• Task to complete:
Print each line below verbatim, skipping every picture.
================
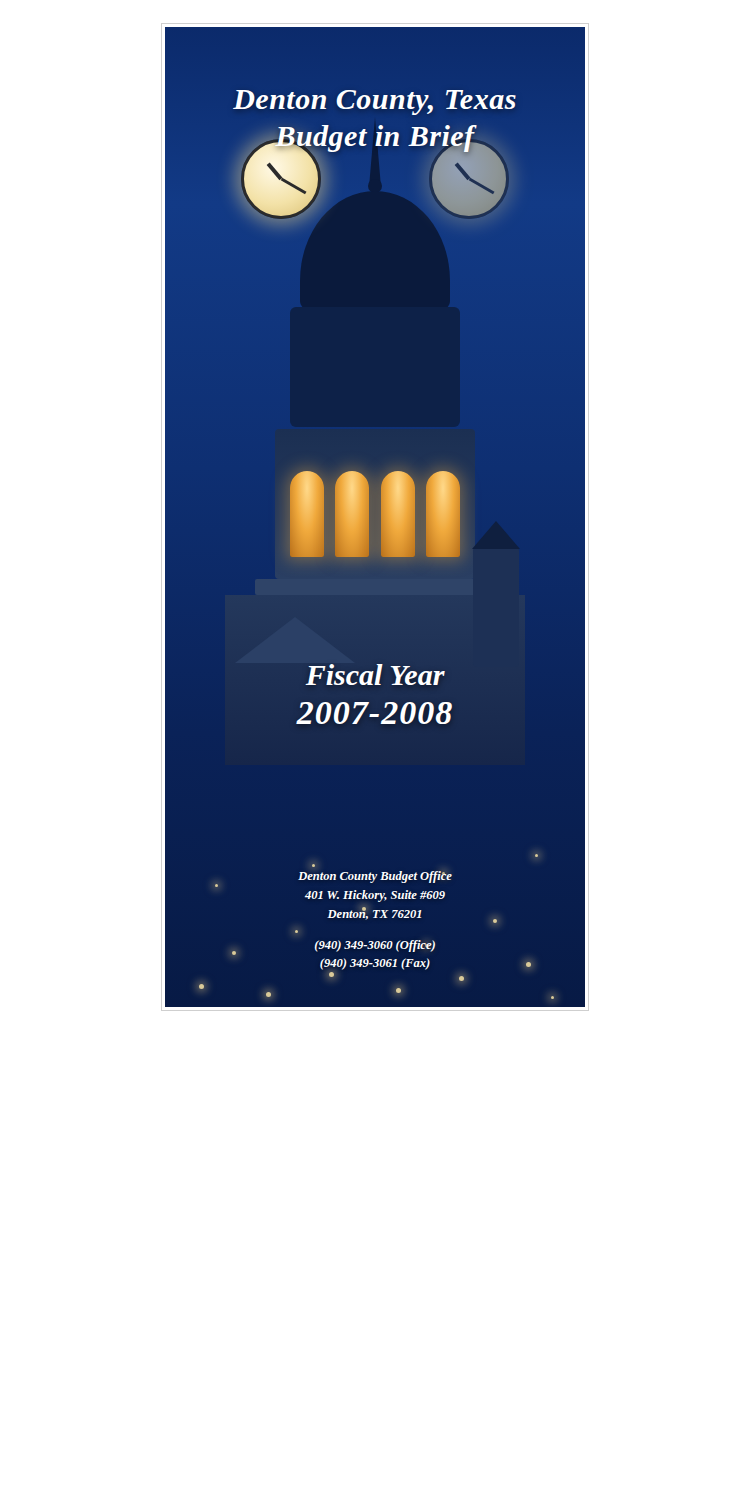Denton County, Texas Budget in Brief
Fiscal Year 2007-2008
Denton County Budget Office
401 W. Hickory, Suite #609
Denton, TX 76201
(940) 349-3060 (Office)
(940) 349-3061 (Fax)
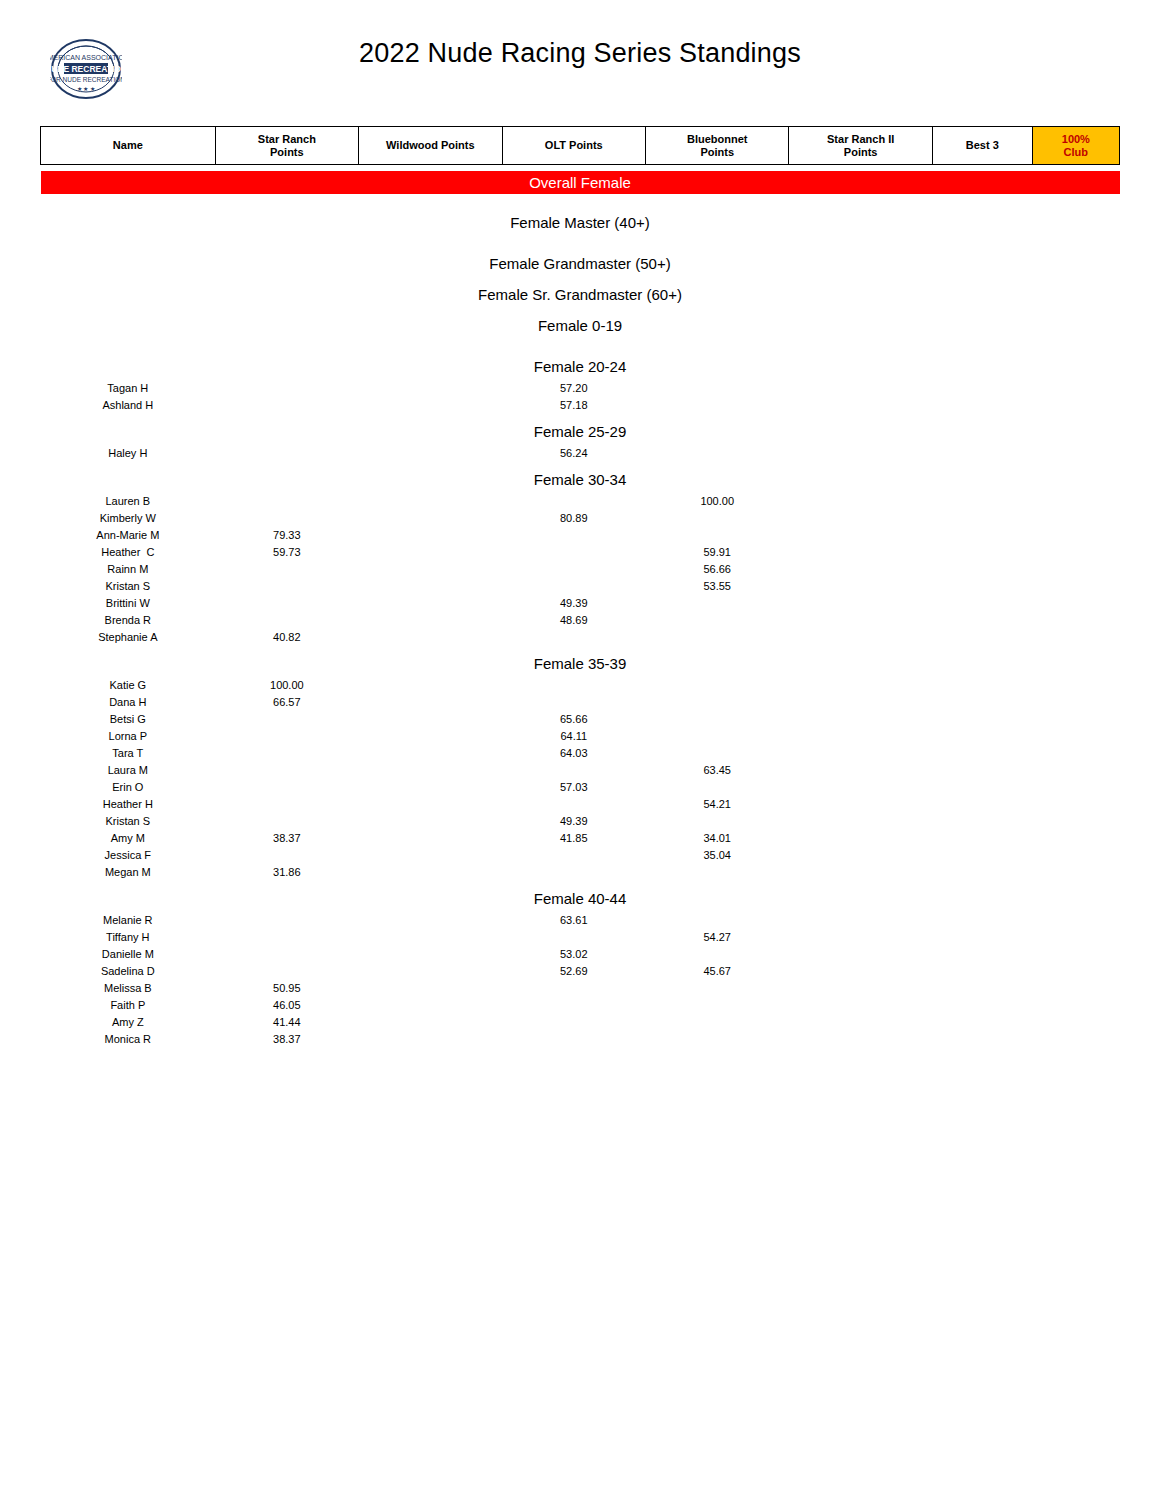AMERICAN ASSOCIATION NUDE RECREATION FOR NUDE RECREATION ★ ★ ★
2022 Nude Racing Series Standings
| Name | Star Ranch Points | Wildwood Points | OLT Points | Bluebonnet Points | Star Ranch II Points | Best 3 | 100% Club |
| --- | --- | --- | --- | --- | --- | --- | --- |
| Overall Female |
| Female Master (40+) |
| Female Grandmaster (50+) |
| Female Sr. Grandmaster (60+) |
| Female 0-19 |
| Female 20-24 |
| Tagan H | | | 57.20 | | | | |
| Ashland H | | | 57.18 | | | | |
| Female 25-29 |
| Haley H | | | 56.24 | | | | |
| Female 30-34 |
| Lauren B | | | | 100.00 | | | |
| Kimberly W | | | 80.89 | | | | |
| Ann-Marie M | 79.33 | | | | | | |
| Heather C | 59.73 | | | 59.91 | | | |
| Rainn M | | | | 56.66 | | | |
| Kristan S | | | | 53.55 | | | |
| Brittini W | | | 49.39 | | | | |
| Brenda R | | | 48.69 | | | | |
| Stephanie A | 40.82 | | | | | | |
| Female 35-39 |
| Katie G | 100.00 | | | | | | |
| Dana H | 66.57 | | | | | | |
| Betsi G | | | 65.66 | | | | |
| Lorna P | | | 64.11 | | | | |
| Tara T | | | 64.03 | | | | |
| Laura M | | | | 63.45 | | | |
| Erin O | | | 57.03 | | | | |
| Heather H | | | | 54.21 | | | |
| Kristan S | | | 49.39 | | | | |
| Amy M | 38.37 | | 41.85 | 34.01 | | | |
| Jessica F | | | | 35.04 | | | |
| Megan M | 31.86 | | | | | | |
| Female 40-44 |
| Melanie R | | | 63.61 | | | | |
| Tiffany H | | | | 54.27 | | | |
| Danielle M | | | 53.02 | | | | |
| Sadelina D | | | 52.69 | 45.67 | | | |
| Melissa B | 50.95 | | | | | | |
| Faith P | 46.05 | | | | | | |
| Amy Z | 41.44 | | | | | | |
| Monica R | 38.37 | | | | | | |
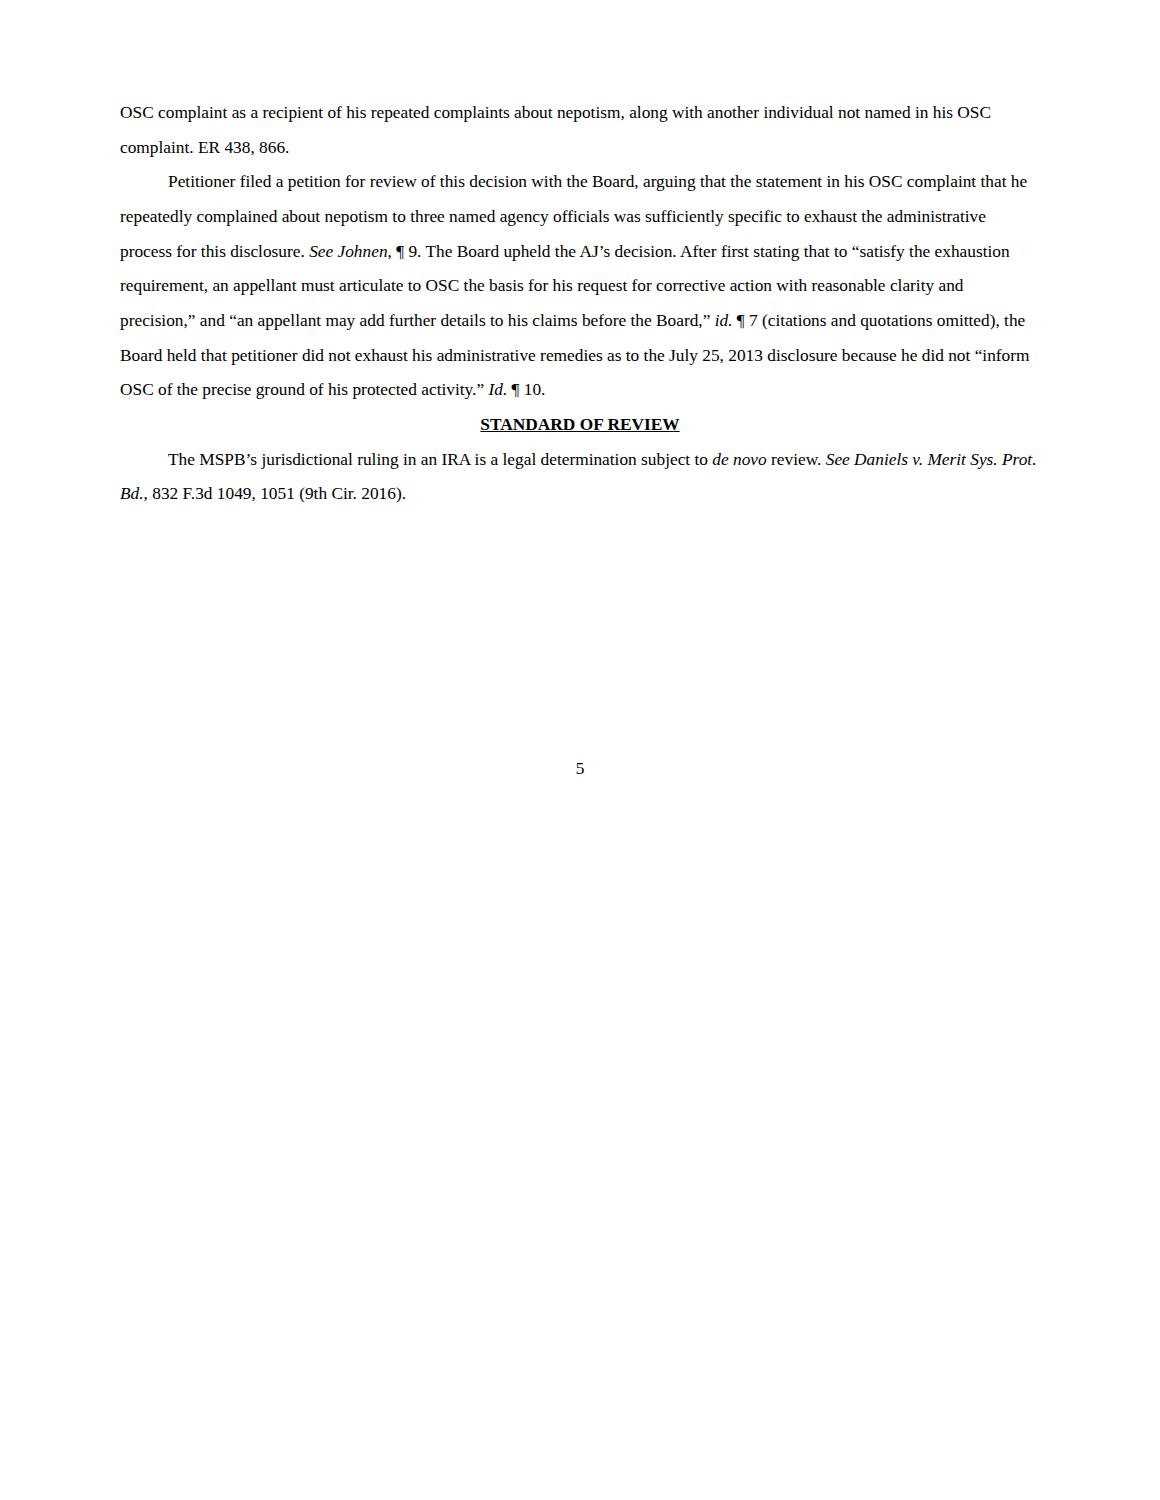OSC complaint as a recipient of his repeated complaints about nepotism, along with another individual not named in his OSC complaint. ER 438, 866.
Petitioner filed a petition for review of this decision with the Board, arguing that the statement in his OSC complaint that he repeatedly complained about nepotism to three named agency officials was sufficiently specific to exhaust the administrative process for this disclosure. See Johnen, ¶ 9. The Board upheld the AJ’s decision. After first stating that to “satisfy the exhaustion requirement, an appellant must articulate to OSC the basis for his request for corrective action with reasonable clarity and precision,” and “an appellant may add further details to his claims before the Board,” id. ¶ 7 (citations and quotations omitted), the Board held that petitioner did not exhaust his administrative remedies as to the July 25, 2013 disclosure because he did not “inform OSC of the precise ground of his protected activity.” Id. ¶ 10.
STANDARD OF REVIEW
The MSPB’s jurisdictional ruling in an IRA is a legal determination subject to de novo review. See Daniels v. Merit Sys. Prot. Bd., 832 F.3d 1049, 1051 (9th Cir. 2016).
5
================
• Response area:
Denton County, Texas Budget in Brief
Fiscal Year 2007-2008
Denton County Budget Office
401 W. Hickory, Suite #609
Denton, TX 76201
(940) 349-3060 (Office)
(940) 349-3061 (Fax)
AMERICAN ASSOCIATION NUDE RECREATION FOR NUDE RECREATION ★ ★ ★
2022 Nude Racing Series Standings
| Name | Star Ranch Points | Wildwood Points | OLT Points | Bluebonnet Points | Star Ranch II Points | Best 3 | 100% Club |
| --- | --- | --- | --- | --- | --- | --- | --- |
| Overall Female |
| Female Master (40+) |
| Female Grandmaster (50+) |
| Female Sr. Grandmaster (60+) |
| Female 0-19 |
| Female 20-24 |
| Tagan H | | | 57.20 | | | | |
| Ashland H | | | 57.18 | | | | |
| Female 25-29 |
| Haley H | | | 56.24 | | | | |
| Female 30-34 |
| Lauren B | | | | 100.00 | | | |
| Kimberly W | | | 80.89 | | | | |
| Ann-Marie M | 79.33 | | | | | | |
| Heather C | 59.73 | | | 59.91 | | | |
| Rainn M | | | | 56.66 | | | |
| Kristan S | | | | 53.55 | | | |
| Brittini W | | | 49.39 | | | | |
| Brenda R | | | 48.69 | | | | |
| Stephanie A | 40.82 | | | | | | |
| Female 35-39 |
| Katie G | 100.00 | | | | | | |
| Dana H | 66.57 | | | | | | |
| Betsi G | | | 65.66 | | | | |
| Lorna P | | | 64.11 | | | | |
| Tara T | | | 64.03 | | | | |
| Laura M | | | | 63.45 | | | |
| Erin O | | | 57.03 | | | | |
| Heather H | | | | 54.21 | | | |
| Kristan S | | | 49.39 | | | | |
| Amy M | 38.37 | | 41.85 | 34.01 | | | |
| Jessica F | | | | 35.04 | | | |
| Megan M | 31.86 | | | | | | |
| Female 40-44 |
| Melanie R | | | 63.61 | | | | |
| Tiffany H | | | | 54.27 | | | |
| Danielle M | | | 53.02 | | | | |
| Sadelina D | | | 52.69 | 45.67 | | | |
| Melissa B | 50.95 | | | | | | |
| Faith P | 46.05 | | | | | | |
| Amy Z | 41.44 | | | | | | |
| Monica R | 38.37 | | | | | | |
OSC complaint as a recipient of his repeated complaints about nepotism, along with another individual not named in his OSC complaint. ER 438, 866.
Petitioner filed a petition for review of this decision with the Board, arguing that the statement in his OSC complaint that he repeatedly complained about nepotism to three named agency officials was sufficiently specific to exhaust the administrative process for this disclosure. See Johnen, ¶ 9. The Board upheld the AJ’s decision. After first stating that to “satisfy the exhaustion requirement, an appellant must articulate to OSC the basis for his request for corrective action with reasonable clarity and precision,” and “an appellant may add further details to his claims before the Board,” id. ¶ 7 (citations and quotations omitted), the Board held that petitioner did not exhaust his administrative remedies as to the July 25, 2013 disclosure because he did not “inform OSC of the precise ground of his protected activity.” Id. ¶ 10.
STANDARD OF REVIEW
The MSPB’s jurisdictional ruling in an IRA is a legal determination subject to de novo review. See Daniels v. Merit Sys. Prot. Bd., 832 F.3d 1049, 1051 (9th Cir. 2016).
5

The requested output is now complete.